- TEXTE DE L'EXERCICE:

========

ViMPlus a mis l’accent sur la formation du personnel à la réponse appropriée à une divulgation des VBG. Tout le personnel est formé sur le sujet à travers un accent sur les principes du « DO NO HARM (Ne pas nuire)» , en particulier en ce qui concerne le danger potentiel d’aggraver les relations entre les genres. Enfin, sur l’ensemble des plateformes engagées dans la mise en œuvre (SCOOPS, CVD, AUE, GASPA, les structures du code rural), le projet a déroulé plusieurs modules qui touchent la relation homme/ femme et jeune fille/jeune garçon. Sur certaines plateformes spécifiques à la santé et à la nutrition, les belles mères et les maris ont été particulièrement ciblés pour servir de point d’appui pour l’adoption de bonnes pratiques de décision inclusive et d’amélioration de l’accès aux ressources productives.

S : A quels résultats êtes-vous parvenus avec la mise en œuvre de ces activités ?

Y.T. P. :Il y a des témoignages concrets de familles et de leaders religieux sur les comportements positifs prônés par le projet. Courant septembre, une enquête sur l’impact de la phase pilote de l’approche famille par l’argumentaire religieux a été réalisée par des acteurs externes. De cette enquête, nous pouvons retenir que la pertinence et l’utilité de l’approche sont reconnues, la démarche n’est pas remise en cause d’autant plus que les familles souhaitent que les activités soient reconduites et étendues à d’autres familles.

En plus, le niveau d’adoption de l’approche par les différentes confessions religieuses et des familles est appréciable. Mais aussi, pour tous, il y a une amélioration du dialogue en famille et la prise de décision consensuelle. La plupart des leaders religieux interrogés pensent que la participation des femmes et des jeunes en matière de prise de décisions a beaucoup évolué positivement au sein de la communauté et des ménages. Pour preuve, en ce qui concerne la répartition des tâches ménagères au sein de la communauté et des familles, elle se fait de plus en plus sans distinction de sexe. La tendance générale va vers une réduction considérable des charges ménagères au bénéfice des filles puisque de plus en plus les garçons y sont impliqués.

L’enquête a également révélé que des leaders religieux engagés dans le processus participent aux émissions radiophoniques animées par le projet ViMPlus sur le genre, la cohésion sociale, la répartition des tâches ménagères entre les garçons et les filles, le dialogue inclusif dans le ménage. Et la plupart des leaders confirment que ces dites émissions ont contribué énormément aux changements de comportement.

========

- TRAVAIL À FAIRE:
**a.** Dans le texte sur le projet ViMPlus, par qui l'enquête sur l'impact de la phase pilote a-t-elle été réalisée ?
**b.** Recopiez fidèlement un passage du texte sur le projet ViMPlus : commencez aux mots « ViMPlus a mis » et arrêtez-vous après « de ces activités ? ».
Vous n'aurez pas besoin des items placés après ce texte.

- ENTRÉES FOURNIES:
========

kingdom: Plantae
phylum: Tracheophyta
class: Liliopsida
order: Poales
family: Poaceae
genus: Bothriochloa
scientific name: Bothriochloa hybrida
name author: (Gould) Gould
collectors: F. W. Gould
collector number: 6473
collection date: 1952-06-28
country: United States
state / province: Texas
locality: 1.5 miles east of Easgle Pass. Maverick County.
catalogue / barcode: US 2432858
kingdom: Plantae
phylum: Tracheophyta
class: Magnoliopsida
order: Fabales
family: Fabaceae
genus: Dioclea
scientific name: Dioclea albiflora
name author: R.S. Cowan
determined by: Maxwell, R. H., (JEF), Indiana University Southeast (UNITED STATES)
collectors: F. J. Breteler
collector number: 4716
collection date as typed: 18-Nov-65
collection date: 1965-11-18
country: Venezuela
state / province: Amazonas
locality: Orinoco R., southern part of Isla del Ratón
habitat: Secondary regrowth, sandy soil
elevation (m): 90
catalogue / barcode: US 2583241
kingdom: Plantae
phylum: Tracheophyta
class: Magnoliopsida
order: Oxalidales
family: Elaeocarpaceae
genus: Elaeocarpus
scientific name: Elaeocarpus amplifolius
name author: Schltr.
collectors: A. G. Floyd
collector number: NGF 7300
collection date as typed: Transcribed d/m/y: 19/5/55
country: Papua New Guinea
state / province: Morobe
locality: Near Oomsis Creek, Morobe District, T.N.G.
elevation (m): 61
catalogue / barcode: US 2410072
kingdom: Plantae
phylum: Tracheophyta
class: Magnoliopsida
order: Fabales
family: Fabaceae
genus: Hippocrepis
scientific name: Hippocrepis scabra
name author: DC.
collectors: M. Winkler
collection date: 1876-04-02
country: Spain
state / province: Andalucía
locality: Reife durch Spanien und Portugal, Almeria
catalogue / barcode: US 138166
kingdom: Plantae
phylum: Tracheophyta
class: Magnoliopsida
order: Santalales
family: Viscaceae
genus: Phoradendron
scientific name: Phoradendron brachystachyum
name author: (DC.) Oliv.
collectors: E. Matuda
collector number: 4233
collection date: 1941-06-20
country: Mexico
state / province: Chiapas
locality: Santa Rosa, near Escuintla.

========

- RÉPONSES PAR EXERCICE:
**a.** Par des acteurs externes.

**b.**
ViMPlus a mis l’accent sur la formation du personnel à la réponse appropriée à une divulgation des VBG. Tout le personnel est formé sur le sujet à travers un accent sur les principes du « DO NO HARM (Ne pas nuire)» , en particulier en ce qui concerne le danger potentiel d’aggraver les relations entre les genres. Enfin, sur l’ensemble des plateformes engagées dans la mise en œuvre (SCOOPS, CVD, AUE, GASPA, les structures du code rural), le projet a déroulé plusieurs modules qui touchent la relation homme/ femme et jeune fille/jeune garçon. Sur certaines plateformes spécifiques à la santé et à la nutrition, les belles mères et les maris ont été particulièrement ciblés pour servir de point d’appui pour l’adoption de bonnes pratiques de décision inclusive et d’amélioration de l’accès aux ressources productives.

S : A quels résultats êtes-vous parvenus avec la mise en œuvre de ces activités ?